The Food and Drug Administration and the United States Department of Agriculture use mandatory juice, seafood, meat, and poultry HACCP programs. The use of HACCP is currently voluntary in other food industries but really should be seen as a necessary precaution.
There are several considerations to make when protecting the purity of your product and the operating efficiency of your equipment. First, you must incorporate sanitary equipment design. The materials used for food-processing equipment should be easily cleanable. Surfaces deteriorate with age, and abrasions make cleaning more difficult. For cleaning and sanitation to be effective, all parts of the equipment should be readily accessible. Another way to improve equipment hygiene is to use antimicrobial coatings on equipment parts.
Materials that do not belong in food cause physical safety hazards. Rocks, metal, wood, and other objects are sometimes found in raw ingredients. Sources of foreign matter in raw food materials can include nails from pallets and boxes, ingested metal from animals, harvesting-machinery parts, veterinary instruments, caps, and lids.
Processors for dealing with this problem include separation equipment, such as air cleaners, magnets, screens, sieves, traps, metal detectors, and washers. Most grain processors use four screens to remove foreign materials.
There are certain criteria to understand prior to designing a complete and effective system. A review of your production process is the first step to take with examination of the key entry points for product including storage areas, different processing activities with equipment that could be damaged by foreign matter, and key departure points prior to packaging and shipping.
Next, you need to determine what type of equipment is needed.

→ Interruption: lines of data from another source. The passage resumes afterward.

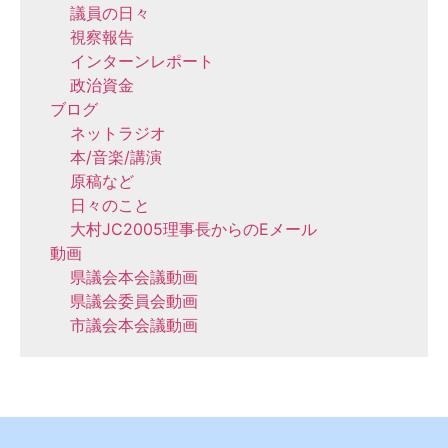
議員の日々
視察報告
インターンレポート
政治資金
ブログ
ネットラジオ
本/音楽/講演
原稿など
日々のこと
大村JC2005理事長からのEメール
動画
県議会本会議動画
県議会委員会動画
市議会本会議動画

Based on the point of processing, magnetic metal separators are built around either cartridges or plate magnets. To choose between these two types of separators, you need to consider the characteristics of the materials you want to clean and the system through which you will be running them.

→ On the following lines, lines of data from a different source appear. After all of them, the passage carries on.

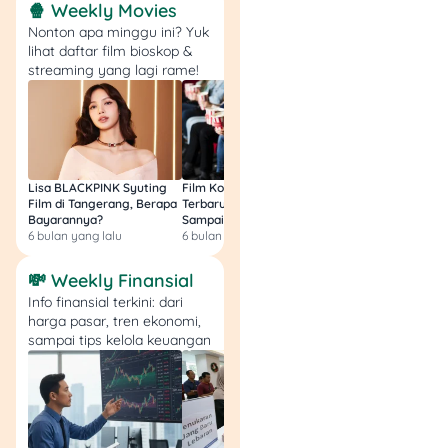
ekonomi Indonesia. Selain
🍿 Weekly Movies
itu, capaian Bank BRI di
Nonton apa minggu ini? Yuk
tahun 2024 cukup bikin
lihat daftar film bioskop &
streaming yang lagi rame!
para investor optimis sama
kinerja saham BBRI di
masa depan.
Apakah Saham BBRI
Masih Layak Dibeli?
Lisa BLACKPINK Syuting
Film Komedi Indonesia
Film Avatar: Fire an
Film di Tangerang, Berapa
Terbaru 2026, Siap Ngakak
Segini Budget Prod
Bayarannya?
Sampai Sakit Perut!
dan Pendapatanny
Tentu, saham BBRI masih
6 bulan yang lalu
6 bulan yang lalu
8 bulan yang lalu
sangat layak dibeli untuk
💸 Weekly Finansial
aset investasi jangka
panjang. Apalagi laba
Info finansial terkini: dari
harga pasar, tren ekonomi,
bersih dan pendapatan
sampai tips kelola keuangan
bunga bersihnya masih
tumbuh dari tahun ke tahun.
Ditambah, BBRI bakal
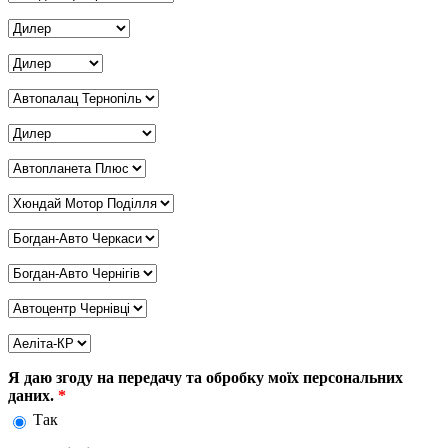
Дилер Рівне
*
Дилер Суми
*
Дилер Тернопіль
*
Дилер Харків
*
Дилер Херсон
*
Дилер Хмельницький
*
Дилер Черкаси
*
Дилер Чернігів
*
Дилер Чернівці
*
Дилер Кривий Ріг
*
Я даю згоду на передачу та обробку моїх персональних
даних.
*
Так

Cartridge-based separators, like grates and drawer magnets, are designed to handle vertical gravity flow and materials that flow easily and do not form clumps. Plate-based separators can be installed at angles or in pneumatic conveying lines. They are designed to handle materials that exhibit poor flow characteristics, tend to clump, or are coarse and highly abrasive. Self-cleaning and continuous-cleaning models are available to handle heavy contamination and inconvenient locations.
Furthermore, product densities, flow rates, operating temperatures, and the type of ferrous contaminants you encounter help determine the choice of magnet material. Ceramic magnets are well suited for typical tramp-iron separation. But if operating temperatures are high, then Alnico magnets should be used. If product densities and flow rates are high and your operation occasionally encounters weakly magnetic debris such as fines and even some grades of work-hardened stainless steel, then high-energy rare-earth magnets are an option.
Finally, a number of factors influence the construction standard that is needed. For example, if the material handled is powdered or granular and it must flow cleanly through the system, a powder-grade model is the right choice. If the ingredients or final products are intended for human consumption, then food- or sanitary-grade separators are required. Many companies claim their equipment is food grade or sanitary grade, but a plant operator should always ask to see the clean-up specification sheet and check certifications.
Overall, product purification is not an accident. A good plant has repetitive measures in place at raw-material entry, before each processing piece of equipment, before mixing, before packaging, and then after packaging before shipping out to the customer.
Kent Potter is the separation product manager for Bunting Magnetics Co. (Newton, KS) and has worked in sales and product development for more than 20 years. He is responsible for a product line that spans the chemical, food, pharmaceutical, plastic, recycling, textile, and wood industries.